As for the differences, there are many.Goyowa and Sadie go to different schools.They grew up in different neighborhoods, in different social classes.Rémy Gojois was born in the middle class, raised in an intellectual family and in a university environment.Philip Sadie was the son of an unknown maternity nurse at the hospital. He followed his father to work in the hospital at the age of fifteen.He still lives in his family's dilapidated house, next to Ganon. Rémy Goujois lives in books, Philippe Sadie in the hospital at night.The latter doesn't seem to have any hobbies.If there is, it is to hide in the aisle that smells of disinfectant, or play video games in the beer hall opposite the hospital in the evening.Goyova was refused enlistment, and Sadie served in the infantry company.One is married and one is single.One is an avid walker and climber, and the other never seems to leave town.One is schizophrenic and may have violent tendencies; the other is, as everyone said, "gentle as an angel."

It must be admitted that the only thing the two men have in common is their looks: thin face, size, and slender figure.Is it true that, as Barna said, the murderer chooses his prey based on their appearance? For a moment, Nyman contemplates the sex crime: The killer could be a repressed homosexual, obsessed with that type of young man.But the forensic doctor has clearly stated: "This is not his hobby, not at all." Through the wounds and mutilations of the first corpse, the doctor saw a kind of indifference, a kind of cruelty, and a kind of madness that has nothing to do with abnormal desires. Coherent torture.On the other hand, there were no signs of sexual abuse on the body.

what is that? The madness of the murderer may be of another kind.All the signs, the similarity and the time interval between the presumed victims point to the murderer being a psychopath.Suffering from an intense mental illness, he would continue to kill.Some other arguments can also support this hypothesis: the clues of the first corpse lead people to the second, the embryo posture, the gouged out eyes, and the corpse is placed in a strange place where few people go... However, Nieman has always Disagree with this assertion.
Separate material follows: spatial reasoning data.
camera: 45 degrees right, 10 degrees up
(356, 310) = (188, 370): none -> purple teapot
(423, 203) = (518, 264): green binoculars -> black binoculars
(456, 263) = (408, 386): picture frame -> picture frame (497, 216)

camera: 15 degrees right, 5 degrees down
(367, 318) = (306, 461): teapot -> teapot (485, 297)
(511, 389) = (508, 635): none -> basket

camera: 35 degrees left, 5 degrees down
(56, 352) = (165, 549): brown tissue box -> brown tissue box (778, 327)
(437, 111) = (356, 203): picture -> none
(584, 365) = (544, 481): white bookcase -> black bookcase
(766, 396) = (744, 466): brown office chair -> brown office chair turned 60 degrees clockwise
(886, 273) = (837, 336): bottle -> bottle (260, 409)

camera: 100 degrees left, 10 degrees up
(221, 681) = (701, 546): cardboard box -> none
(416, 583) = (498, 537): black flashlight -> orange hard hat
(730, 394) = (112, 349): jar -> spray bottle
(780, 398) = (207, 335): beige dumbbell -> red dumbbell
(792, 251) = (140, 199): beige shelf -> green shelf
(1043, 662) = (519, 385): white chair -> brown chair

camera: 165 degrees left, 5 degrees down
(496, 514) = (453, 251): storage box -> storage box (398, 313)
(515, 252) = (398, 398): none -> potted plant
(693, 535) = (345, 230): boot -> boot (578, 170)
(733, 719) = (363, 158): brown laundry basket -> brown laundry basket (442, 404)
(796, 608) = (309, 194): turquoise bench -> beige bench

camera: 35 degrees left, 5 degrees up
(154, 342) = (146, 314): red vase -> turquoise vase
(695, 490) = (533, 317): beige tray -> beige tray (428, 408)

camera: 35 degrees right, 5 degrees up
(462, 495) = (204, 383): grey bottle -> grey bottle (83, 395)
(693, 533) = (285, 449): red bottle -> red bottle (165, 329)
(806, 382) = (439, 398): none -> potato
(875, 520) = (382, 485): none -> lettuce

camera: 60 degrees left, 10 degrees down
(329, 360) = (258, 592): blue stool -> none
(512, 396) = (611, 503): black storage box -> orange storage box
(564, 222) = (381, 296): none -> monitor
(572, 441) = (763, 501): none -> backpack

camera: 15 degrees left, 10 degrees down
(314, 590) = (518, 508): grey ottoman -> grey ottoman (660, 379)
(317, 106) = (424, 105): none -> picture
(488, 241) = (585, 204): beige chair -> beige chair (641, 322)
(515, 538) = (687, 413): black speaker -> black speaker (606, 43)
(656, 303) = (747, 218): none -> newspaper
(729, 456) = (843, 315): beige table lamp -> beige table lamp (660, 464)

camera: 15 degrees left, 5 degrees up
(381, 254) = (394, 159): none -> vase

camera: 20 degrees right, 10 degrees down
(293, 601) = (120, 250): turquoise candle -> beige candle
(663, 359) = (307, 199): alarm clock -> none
First, in his experience, the concept of a "serial killer" was borrowed from the United States and was the subject of many literary works and popular films.But in real life, this extremely cruel tendency has never appeared.In a career spanning two decades, Nieman has hunted down murderous pedophiles, brutal rapists and sadistic sadists who went too far with the sadistic game.However, it is not strictly French that serial killers do not kill their victims without a motive or a sign.After analyzing this point, the police chief also found it funny, but the facts are in front of his eyes: the latest serial murderer in France is named Landroux, also known as Dr. Petiot. He has a taste of the petty bourgeoisie. Swag and legacy.But this case has nothing in common with the sensational bloodthirsty cases in the United States.

The sheriff looked again at the photographs of a young Philippe Sadie scattered across the desk, and then at the photographs of Rémy Gojois.The film of the first body fell out of the hard-shell folder, and the sheriff felt a sudden horror: he couldn't just wait with his arms waving.While he was looking at the Polaroids, a third person might be undergoing a horrific ordeal, a cleaver might be slicing into his eye socket, hands in plastic gloves might be ripping out his eye. At eight o'clock in the evening, Nieman got up and turned off the neon lights in the room.He decided to dig into Philip Sadie's life and maybe find some clues.

Or maybe it was just something else the two victims had in common.